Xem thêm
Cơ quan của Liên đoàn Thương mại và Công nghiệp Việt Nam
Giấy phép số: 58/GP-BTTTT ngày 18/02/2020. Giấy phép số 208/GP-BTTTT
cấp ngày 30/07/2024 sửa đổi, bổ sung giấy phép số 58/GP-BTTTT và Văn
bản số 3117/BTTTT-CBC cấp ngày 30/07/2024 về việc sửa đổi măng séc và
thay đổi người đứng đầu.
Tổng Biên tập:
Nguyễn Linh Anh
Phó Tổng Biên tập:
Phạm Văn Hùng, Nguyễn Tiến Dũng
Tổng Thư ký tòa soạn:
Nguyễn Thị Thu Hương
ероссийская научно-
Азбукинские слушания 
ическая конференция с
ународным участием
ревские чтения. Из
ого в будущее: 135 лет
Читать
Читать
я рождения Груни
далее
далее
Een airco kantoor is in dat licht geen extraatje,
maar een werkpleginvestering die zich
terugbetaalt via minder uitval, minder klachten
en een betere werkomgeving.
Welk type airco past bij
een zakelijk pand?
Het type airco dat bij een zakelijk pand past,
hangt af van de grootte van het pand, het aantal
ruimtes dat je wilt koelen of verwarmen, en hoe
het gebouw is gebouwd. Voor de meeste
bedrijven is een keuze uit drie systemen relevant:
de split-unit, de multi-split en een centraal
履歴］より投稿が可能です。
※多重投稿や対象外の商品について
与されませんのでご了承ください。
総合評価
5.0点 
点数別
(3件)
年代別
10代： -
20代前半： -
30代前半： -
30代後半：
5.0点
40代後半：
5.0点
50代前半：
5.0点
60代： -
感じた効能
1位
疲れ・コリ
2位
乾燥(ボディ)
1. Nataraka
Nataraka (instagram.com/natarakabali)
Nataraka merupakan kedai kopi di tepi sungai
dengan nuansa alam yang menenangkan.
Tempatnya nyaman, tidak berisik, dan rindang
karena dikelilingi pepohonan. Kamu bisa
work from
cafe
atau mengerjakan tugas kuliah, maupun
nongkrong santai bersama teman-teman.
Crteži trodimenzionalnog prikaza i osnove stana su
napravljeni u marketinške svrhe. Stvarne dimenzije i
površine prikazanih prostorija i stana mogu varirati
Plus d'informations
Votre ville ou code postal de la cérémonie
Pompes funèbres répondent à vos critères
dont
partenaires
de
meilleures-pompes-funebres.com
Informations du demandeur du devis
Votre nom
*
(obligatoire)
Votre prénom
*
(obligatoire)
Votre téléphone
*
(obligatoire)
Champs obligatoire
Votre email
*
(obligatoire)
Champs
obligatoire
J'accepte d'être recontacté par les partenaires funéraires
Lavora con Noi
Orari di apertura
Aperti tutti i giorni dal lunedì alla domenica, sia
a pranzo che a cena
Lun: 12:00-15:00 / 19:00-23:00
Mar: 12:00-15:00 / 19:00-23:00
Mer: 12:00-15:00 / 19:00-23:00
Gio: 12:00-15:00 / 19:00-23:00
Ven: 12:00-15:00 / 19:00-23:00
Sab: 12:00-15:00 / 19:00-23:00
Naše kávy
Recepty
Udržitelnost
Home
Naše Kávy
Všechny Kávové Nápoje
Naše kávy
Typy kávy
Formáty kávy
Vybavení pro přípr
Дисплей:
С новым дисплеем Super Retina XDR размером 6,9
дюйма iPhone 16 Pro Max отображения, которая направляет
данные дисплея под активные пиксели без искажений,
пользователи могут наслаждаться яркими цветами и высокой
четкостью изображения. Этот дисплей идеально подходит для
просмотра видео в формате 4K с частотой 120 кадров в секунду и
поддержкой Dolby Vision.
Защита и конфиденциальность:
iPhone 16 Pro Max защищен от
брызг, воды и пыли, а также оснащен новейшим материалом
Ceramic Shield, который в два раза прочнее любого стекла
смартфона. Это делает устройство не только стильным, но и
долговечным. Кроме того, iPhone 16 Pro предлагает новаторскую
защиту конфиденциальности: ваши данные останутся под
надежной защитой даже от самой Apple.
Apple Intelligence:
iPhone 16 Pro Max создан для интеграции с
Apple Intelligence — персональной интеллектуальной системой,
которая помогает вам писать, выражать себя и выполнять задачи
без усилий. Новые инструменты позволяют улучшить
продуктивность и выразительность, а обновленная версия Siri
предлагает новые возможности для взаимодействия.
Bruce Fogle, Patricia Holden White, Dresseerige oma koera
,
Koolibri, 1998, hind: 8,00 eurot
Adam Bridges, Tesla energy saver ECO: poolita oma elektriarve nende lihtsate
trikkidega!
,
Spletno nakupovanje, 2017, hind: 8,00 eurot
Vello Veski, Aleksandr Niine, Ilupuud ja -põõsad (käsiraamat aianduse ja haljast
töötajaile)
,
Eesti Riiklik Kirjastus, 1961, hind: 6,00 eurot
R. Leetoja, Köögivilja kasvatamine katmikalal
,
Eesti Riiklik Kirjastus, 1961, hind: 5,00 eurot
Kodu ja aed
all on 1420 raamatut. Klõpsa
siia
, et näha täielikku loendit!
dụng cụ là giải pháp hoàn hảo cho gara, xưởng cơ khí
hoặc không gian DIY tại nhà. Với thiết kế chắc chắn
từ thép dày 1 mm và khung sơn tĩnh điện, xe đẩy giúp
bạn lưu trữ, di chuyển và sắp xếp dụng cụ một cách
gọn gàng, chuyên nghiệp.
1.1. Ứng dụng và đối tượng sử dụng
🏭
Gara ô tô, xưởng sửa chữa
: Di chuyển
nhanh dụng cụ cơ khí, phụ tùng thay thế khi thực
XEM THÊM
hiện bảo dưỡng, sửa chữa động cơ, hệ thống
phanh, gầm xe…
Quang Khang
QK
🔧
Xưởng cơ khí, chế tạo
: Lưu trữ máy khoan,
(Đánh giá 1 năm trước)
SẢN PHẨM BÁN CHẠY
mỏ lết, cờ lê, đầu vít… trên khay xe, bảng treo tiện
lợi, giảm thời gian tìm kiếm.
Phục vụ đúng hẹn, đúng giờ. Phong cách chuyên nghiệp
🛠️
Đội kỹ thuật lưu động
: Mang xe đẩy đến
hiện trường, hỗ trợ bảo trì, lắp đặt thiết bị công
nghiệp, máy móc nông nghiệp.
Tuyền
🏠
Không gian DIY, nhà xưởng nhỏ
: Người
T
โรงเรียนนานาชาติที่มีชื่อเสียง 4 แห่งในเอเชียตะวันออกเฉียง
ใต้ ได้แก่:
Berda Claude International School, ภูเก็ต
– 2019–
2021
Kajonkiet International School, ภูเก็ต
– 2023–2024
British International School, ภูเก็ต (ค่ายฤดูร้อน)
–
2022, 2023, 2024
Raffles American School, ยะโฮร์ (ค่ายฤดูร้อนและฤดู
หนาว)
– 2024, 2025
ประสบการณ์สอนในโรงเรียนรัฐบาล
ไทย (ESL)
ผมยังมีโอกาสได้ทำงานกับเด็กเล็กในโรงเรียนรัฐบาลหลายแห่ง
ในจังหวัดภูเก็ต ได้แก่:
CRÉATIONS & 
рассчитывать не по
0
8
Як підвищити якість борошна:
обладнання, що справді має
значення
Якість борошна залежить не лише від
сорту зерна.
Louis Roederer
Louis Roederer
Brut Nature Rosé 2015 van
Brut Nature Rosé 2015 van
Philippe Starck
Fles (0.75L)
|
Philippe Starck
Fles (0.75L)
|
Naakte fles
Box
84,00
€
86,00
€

◆ ◆ ◆

> [YOUR ASSIGNMENT]
Give again each line of the listing above, keeping every word the same.

> [SOLUTION TO THE EXERCISE]
Xem thêm
Cơ quan của Liên đoàn Thương mại và Công nghiệp Việt Nam
Giấy phép số: 58/GP-BTTTT ngày 18/02/2020. Giấy phép số 208/GP-BTTTT
cấp ngày 30/07/2024 sửa đổi, bổ sung giấy phép số 58/GP-BTTTT và Văn
bản số 3117/BTTTT-CBC cấp ngày 30/07/2024 về việc sửa đổi măng séc và
thay đổi người đứng đầu.
Tổng Biên tập:
Nguyễn Linh Anh
Phó Tổng Biên tập:
Phạm Văn Hùng, Nguyễn Tiến Dũng
Tổng Thư ký tòa soạn:
Nguyễn Thị Thu Hương
ероссийская научно-
Азбукинские слушания 
ическая конференция с
ународным участием
ревские чтения. Из
ого в будущее: 135 лет
Читать
Читать
я рождения Груни
далее
далее
Een airco kantoor is in dat licht geen extraatje,
maar een werkpleginvestering die zich
terugbetaalt via minder uitval, minder klachten
en een betere werkomgeving.
Welk type airco past bij
een zakelijk pand?
Het type airco dat bij een zakelijk pand past,
hangt af van de grootte van het pand, het aantal
ruimtes dat je wilt koelen of verwarmen, en hoe
het gebouw is gebouwd. Voor de meeste
bedrijven is een keuze uit drie systemen relevant:
de split-unit, de multi-split en een centraal
履歴］より投稿が可能です。
※多重投稿や対象外の商品について
与されませんのでご了承ください。
総合評価
5.0点 
点数別
(3件)
年代別
10代： -
20代前半： -
30代前半： -
30代後半：
5.0点
40代後半：
5.0点
50代前半：
5.0点
60代： -
感じた効能
1位
疲れ・コリ
2位
乾燥(ボディ)
1. Nataraka
Nataraka (instagram.com/natarakabali)
Nataraka merupakan kedai kopi di tepi sungai
dengan nuansa alam yang menenangkan.
Tempatnya nyaman, tidak berisik, dan rindang
karena dikelilingi pepohonan. Kamu bisa
work from
cafe
atau mengerjakan tugas kuliah, maupun
nongkrong santai bersama teman-teman.
Crteži trodimenzionalnog prikaza i osnove stana su
napravljeni u marketinške svrhe. Stvarne dimenzije i
površine prikazanih prostorija i stana mogu varirati
Plus d'informations
Votre ville ou code postal de la cérémonie
Pompes funèbres répondent à vos critères
dont
partenaires
de
meilleures-pompes-funebres.com
Informations du demandeur du devis
Votre nom
*
(obligatoire)
Votre prénom
*
(obligatoire)
Votre téléphone
*
(obligatoire)
Champs obligatoire
Votre email
*
(obligatoire)
Champs
obligatoire
J'accepte d'être recontacté par les partenaires funéraires
Lavora con Noi
Orari di apertura
Aperti tutti i giorni dal lunedì alla domenica, sia
a pranzo che a cena
Lun: 12:00-15:00 / 19:00-23:00
Mar: 12:00-15:00 / 19:00-23:00
Mer: 12:00-15:00 / 19:00-23:00
Gio: 12:00-15:00 / 19:00-23:00
Ven: 12:00-15:00 / 19:00-23:00
Sab: 12:00-15:00 / 19:00-23:00
Naše kávy
Recepty
Udržitelnost
Home
Naše Kávy
Všechny Kávové Nápoje
Naše kávy
Typy kávy
Formáty kávy
Vybavení pro přípr
Дисплей:
С новым дисплеем Super Retina XDR размером 6,9
дюйма iPhone 16 Pro Max отображения, которая направляет
данные дисплея под активные пиксели без искажений,
пользователи могут наслаждаться яркими цветами и высокой
четкостью изображения. Этот дисплей идеально подходит для
просмотра видео в формате 4K с частотой 120 кадров в секунду и
поддержкой Dolby Vision.
Защита и конфиденциальность:
iPhone 16 Pro Max защищен от
брызг, воды и пыли, а также оснащен новейшим материалом
Ceramic Shield, который в два раза прочнее любого стекла
смартфона. Это делает устройство не только стильным, но и
долговечным. Кроме того, iPhone 16 Pro предлагает новаторскую
защиту конфиденциальности: ваши данные останутся под
надежной защитой даже от самой Apple.
Apple Intelligence:
iPhone 16 Pro Max создан для интеграции с
Apple Intelligence — персональной интеллектуальной системой,
которая помогает вам писать, выражать себя и выполнять задачи
без усилий. Новые инструменты позволяют улучшить
продуктивность и выразительность, а обновленная версия Siri
предлагает новые возможности для взаимодействия.
Bruce Fogle, Patricia Holden White, Dresseerige oma koera
,
Koolibri, 1998, hind: 8,00 eurot
Adam Bridges, Tesla energy saver ECO: poolita oma elektriarve nende lihtsate
trikkidega!
,
Spletno nakupovanje, 2017, hind: 8,00 eurot
Vello Veski, Aleksandr Niine, Ilupuud ja -põõsad (käsiraamat aianduse ja haljast
töötajaile)
,
Eesti Riiklik Kirjastus, 1961, hind: 6,00 eurot
R. Leetoja, Köögivilja kasvatamine katmikalal
,
Eesti Riiklik Kirjastus, 1961, hind: 5,00 eurot
Kodu ja aed
all on 1420 raamatut. Klõpsa
siia
, et näha täielikku loendit!
dụng cụ là giải pháp hoàn hảo cho gara, xưởng cơ khí
hoặc không gian DIY tại nhà. Với thiết kế chắc chắn
từ thép dày 1 mm và khung sơn tĩnh điện, xe đẩy giúp
bạn lưu trữ, di chuyển và sắp xếp dụng cụ một cách
gọn gàng, chuyên nghiệp.
1.1. Ứng dụng và đối tượng sử dụng
🏭
Gara ô tô, xưởng sửa chữa
: Di chuyển
nhanh dụng cụ cơ khí, phụ tùng thay thế khi thực
XEM THÊM
hiện bảo dưỡng, sửa chữa động cơ, hệ thống
phanh, gầm xe…
Quang Khang
QK
🔧
Xưởng cơ khí, chế tạo
: Lưu trữ máy khoan,
(Đánh giá 1 năm trước)
SẢN PHẨM BÁN CHẠY
mỏ lết, cờ lê, đầu vít… trên khay xe, bảng treo tiện
lợi, giảm thời gian tìm kiếm.
Phục vụ đúng hẹn, đúng giờ. Phong cách chuyên nghiệp
🛠️
Đội kỹ thuật lưu động
: Mang xe đẩy đến
hiện trường, hỗ trợ bảo trì, lắp đặt thiết bị công
nghiệp, máy móc nông nghiệp.
Tuyền
🏠
Không gian DIY, nhà xưởng nhỏ
: Người
T
โรงเรียนนานาชาติที่มีชื่อเสียง 4 แห่งในเอเชียตะวันออกเฉียง
ใต้ ได้แก่:
Berda Claude International School, ภูเก็ต
– 2019–
2021
Kajonkiet International School, ภูเก็ต
– 2023–2024
British International School, ภูเก็ต (ค่ายฤดูร้อน)
–
2022, 2023, 2024
Raffles American School, ยะโฮร์ (ค่ายฤดูร้อนและฤดู
หนาว)
– 2024, 2025
ประสบการณ์สอนในโรงเรียนรัฐบาล
ไทย (ESL)
ผมยังมีโอกาสได้ทำงานกับเด็กเล็กในโรงเรียนรัฐบาลหลายแห่ง
ในจังหวัดภูเก็ต ได้แก่:
CRÉATIONS & 
рассчитывать не по
0
8
Як підвищити якість борошна:
обладнання, що справді має
значення
Якість борошна залежить не лише від
сорту зерна.
Louis Roederer
Louis Roederer
Brut Nature Rosé 2015 van
Brut Nature Rosé 2015 van
Philippe Starck
Fles (0.75L)
|
Philippe Starck
Fles (0.75L)
|
Naakte fles
Box
84,00
€
86,00
€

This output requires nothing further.